One of the most frequent questions people ask me when I tell them I study Interpreting is “Are you worried that you may be replaced by machines in a few years’ time?”
“No, I’m not worried. It will take more than ‘a few years’ for machines to be smart enough to deal with problems in occasions which really matter.” I usually reply like that.
Confident I may sound, but deep down I’m worried just like most people. Until I heard a strangely new term “Simultaneous Consecutive” or “Sim-Consec” from Maha El-Metwally who gave us an amazing lecture on Technology for Interpreters this Tuesday at school.
How can interpreting be simultaneous and consecutive at the same time??
Well, you listen to a recording of what the speaker just said and interpret it simultaneously in your turn, in a traditional consecutive interpreting (CI) mode.
According to Miriam Hamidi and Franz Pöchhacker (2007), it is a hybrid mode of interpreting “in which storage of the original message in the interpreter’s notes and long-term memory is replaced by a digital recording of the original speech, which the interpreter plays back into earphones and renders in the simultaneous mode.” In other words, you can cheat. You can listen to the tape twice before you write down the answer in a listening test!
Maha mentioned several technologies, but I want to focus on the one that impressed me the most: a smart pen called Livescribe.
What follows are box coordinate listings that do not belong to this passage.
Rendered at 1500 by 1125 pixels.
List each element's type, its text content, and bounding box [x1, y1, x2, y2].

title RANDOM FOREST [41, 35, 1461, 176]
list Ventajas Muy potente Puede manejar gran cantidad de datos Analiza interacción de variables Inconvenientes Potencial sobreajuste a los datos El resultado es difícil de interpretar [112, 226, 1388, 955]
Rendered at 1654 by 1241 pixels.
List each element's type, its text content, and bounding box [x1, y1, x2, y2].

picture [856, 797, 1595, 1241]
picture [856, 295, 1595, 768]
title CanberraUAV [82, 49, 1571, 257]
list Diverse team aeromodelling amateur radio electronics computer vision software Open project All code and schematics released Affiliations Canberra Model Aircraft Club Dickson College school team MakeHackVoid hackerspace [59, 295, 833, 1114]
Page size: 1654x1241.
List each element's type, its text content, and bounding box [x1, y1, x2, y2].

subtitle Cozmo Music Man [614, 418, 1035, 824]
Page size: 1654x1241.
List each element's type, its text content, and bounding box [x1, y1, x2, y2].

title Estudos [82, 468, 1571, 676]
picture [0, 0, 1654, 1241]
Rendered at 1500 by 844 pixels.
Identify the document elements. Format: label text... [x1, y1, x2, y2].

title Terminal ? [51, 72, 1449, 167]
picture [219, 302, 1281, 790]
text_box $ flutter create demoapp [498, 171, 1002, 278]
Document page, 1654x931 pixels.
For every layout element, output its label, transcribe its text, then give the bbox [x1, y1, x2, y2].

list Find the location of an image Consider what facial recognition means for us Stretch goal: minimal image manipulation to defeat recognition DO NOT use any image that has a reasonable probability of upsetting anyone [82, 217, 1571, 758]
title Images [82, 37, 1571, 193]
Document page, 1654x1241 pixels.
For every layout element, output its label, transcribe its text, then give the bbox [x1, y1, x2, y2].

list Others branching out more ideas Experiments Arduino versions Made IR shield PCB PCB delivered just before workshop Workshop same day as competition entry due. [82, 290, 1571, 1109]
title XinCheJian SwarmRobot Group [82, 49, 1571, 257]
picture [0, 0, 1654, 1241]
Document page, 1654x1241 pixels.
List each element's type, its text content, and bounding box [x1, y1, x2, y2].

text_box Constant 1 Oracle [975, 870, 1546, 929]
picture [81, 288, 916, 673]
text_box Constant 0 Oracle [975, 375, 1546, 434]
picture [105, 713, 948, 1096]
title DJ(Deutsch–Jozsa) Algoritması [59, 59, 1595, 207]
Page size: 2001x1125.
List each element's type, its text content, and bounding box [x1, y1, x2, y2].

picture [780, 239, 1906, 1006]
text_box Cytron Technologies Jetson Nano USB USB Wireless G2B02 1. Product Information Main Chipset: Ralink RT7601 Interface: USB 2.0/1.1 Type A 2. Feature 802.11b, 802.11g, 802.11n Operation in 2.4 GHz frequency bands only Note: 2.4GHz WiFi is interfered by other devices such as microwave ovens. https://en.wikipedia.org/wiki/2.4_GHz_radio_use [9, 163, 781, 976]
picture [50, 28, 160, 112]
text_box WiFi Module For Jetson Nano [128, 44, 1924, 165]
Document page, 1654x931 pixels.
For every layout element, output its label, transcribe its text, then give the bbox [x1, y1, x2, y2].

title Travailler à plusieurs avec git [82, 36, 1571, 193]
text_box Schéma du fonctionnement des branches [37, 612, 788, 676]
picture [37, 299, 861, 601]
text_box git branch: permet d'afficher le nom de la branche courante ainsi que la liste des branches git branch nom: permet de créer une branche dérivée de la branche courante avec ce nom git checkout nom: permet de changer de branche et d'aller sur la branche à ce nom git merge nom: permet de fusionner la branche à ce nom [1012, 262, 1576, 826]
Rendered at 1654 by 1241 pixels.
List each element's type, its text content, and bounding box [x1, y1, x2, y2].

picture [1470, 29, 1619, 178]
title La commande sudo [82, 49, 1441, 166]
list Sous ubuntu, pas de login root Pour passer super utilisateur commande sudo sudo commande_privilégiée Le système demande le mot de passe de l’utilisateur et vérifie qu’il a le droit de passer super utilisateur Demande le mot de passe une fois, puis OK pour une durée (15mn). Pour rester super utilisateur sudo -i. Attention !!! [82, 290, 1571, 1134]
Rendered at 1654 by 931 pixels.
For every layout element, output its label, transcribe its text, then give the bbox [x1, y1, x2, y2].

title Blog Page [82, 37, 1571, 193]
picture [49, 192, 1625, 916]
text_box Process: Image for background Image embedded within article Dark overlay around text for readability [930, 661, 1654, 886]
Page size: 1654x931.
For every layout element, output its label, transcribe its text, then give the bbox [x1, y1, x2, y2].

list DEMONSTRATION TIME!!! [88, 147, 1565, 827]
The digital pen comes with a special notebook. Interpreters use both of them to take down notes in a consecutive interpreting scenario. It’s just like any other normal pen and notebook except for the surreal part which make one feels like being in the future: the notebook is like an Ipad which is controlled by the digital pen in your hand, and you actually feel like writing on a piece of paper instead of a screen.
Importantly, quality is higher in this hybrid interpreting mode than it in the traditional CI setting. Orlando (2014) did an experiment comparing the interpreting quality in traditional CI and Sim-Consec modes. According to the findings, in the Sim-Consec mode, the interpretation was more accurate with long and consistent eye contact and fewer disfluencies.
Orlando (2014) then listed some merits Sim-Consec provides for interpreters. Firstly, interpreters have the luxury to listen to the target text a second time. Secondly, interpreters can adjust the speed of the sound track while listening (!!). Thirdly, interpreters can replay a certain part of the recording with a simple “click on the notebook” with the digital pen. Finally, interpreters could develop a different system of note-taking for advanced purposes.
And people thought translating has been the only one evolving in the Fourth Industrial Revolution.
This reminds me of something William Gibson said:
“Future is already here. It’s just not very evenly distributed.”
Hamidi, M. and Pöchhacker, F., 2007. Simultaneous consecutive interpreting: A new technique put to the test. Meta: Journal des traducteurs/Meta: Translators’ Journal, 52(2), pp.276-289.
Orlando, M., 2014. A study on the amenability of digital pen technology in a hybrid mode of interpreting: Consec-simul with notes. Translation & Interpreting, 6(2), pp.39-54.